> [Requirement]:
Working down the material below, reproduce exactly every line from the one containing "FOREST PARK III PROPERTY" to the last line, and only those.

Start of Provided material

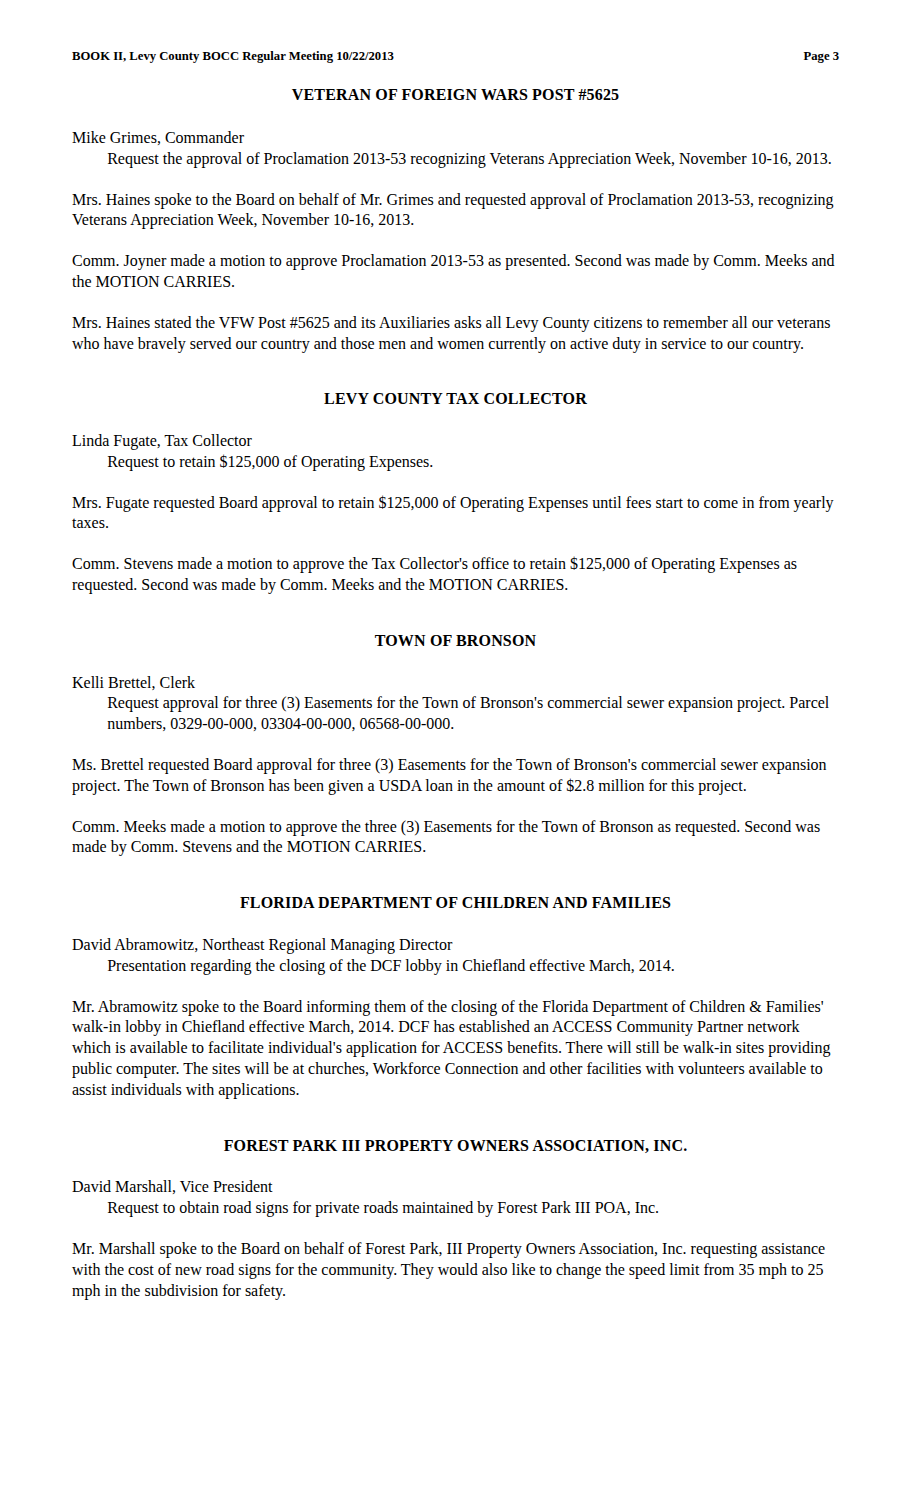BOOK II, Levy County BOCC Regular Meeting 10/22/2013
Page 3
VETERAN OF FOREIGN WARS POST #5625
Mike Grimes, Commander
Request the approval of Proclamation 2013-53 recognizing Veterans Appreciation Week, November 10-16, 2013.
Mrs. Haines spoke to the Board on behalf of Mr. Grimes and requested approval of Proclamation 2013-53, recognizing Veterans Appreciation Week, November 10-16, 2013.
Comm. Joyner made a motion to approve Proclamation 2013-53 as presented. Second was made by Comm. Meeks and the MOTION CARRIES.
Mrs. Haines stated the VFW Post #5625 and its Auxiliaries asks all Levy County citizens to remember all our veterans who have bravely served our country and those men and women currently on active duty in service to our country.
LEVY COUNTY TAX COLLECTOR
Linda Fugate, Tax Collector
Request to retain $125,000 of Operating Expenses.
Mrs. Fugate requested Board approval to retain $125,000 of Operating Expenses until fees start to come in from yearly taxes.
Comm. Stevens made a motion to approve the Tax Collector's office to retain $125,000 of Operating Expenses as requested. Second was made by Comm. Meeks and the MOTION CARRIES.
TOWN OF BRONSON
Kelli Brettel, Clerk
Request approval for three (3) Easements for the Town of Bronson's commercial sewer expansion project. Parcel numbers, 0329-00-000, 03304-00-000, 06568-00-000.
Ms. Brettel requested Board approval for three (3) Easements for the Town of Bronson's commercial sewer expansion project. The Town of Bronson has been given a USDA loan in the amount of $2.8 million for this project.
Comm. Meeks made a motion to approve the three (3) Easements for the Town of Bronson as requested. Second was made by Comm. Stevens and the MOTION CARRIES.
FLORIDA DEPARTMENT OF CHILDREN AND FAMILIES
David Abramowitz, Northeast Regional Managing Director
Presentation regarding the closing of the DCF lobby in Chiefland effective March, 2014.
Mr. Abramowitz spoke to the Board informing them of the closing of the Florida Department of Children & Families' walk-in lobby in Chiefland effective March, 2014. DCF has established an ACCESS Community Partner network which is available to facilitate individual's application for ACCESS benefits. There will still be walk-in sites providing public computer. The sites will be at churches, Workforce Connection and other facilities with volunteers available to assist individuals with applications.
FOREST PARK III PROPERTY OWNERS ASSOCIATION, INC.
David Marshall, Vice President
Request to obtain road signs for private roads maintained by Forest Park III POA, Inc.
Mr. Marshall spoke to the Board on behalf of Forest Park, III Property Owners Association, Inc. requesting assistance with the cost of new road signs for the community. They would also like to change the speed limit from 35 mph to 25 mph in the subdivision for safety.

End of Provided material

> [Answer box]:
FOREST PARK III PROPERTY OWNERS ASSOCIATION, INC.
David Marshall, Vice President
Request to obtain road signs for private roads maintained by Forest Park III POA, Inc.
Mr. Marshall spoke to the Board on behalf of Forest Park, III Property Owners Association, Inc. requesting assistance with the cost of new road signs for the community. They would also like to change the speed limit from 35 mph to 25 mph in the subdivision for safety.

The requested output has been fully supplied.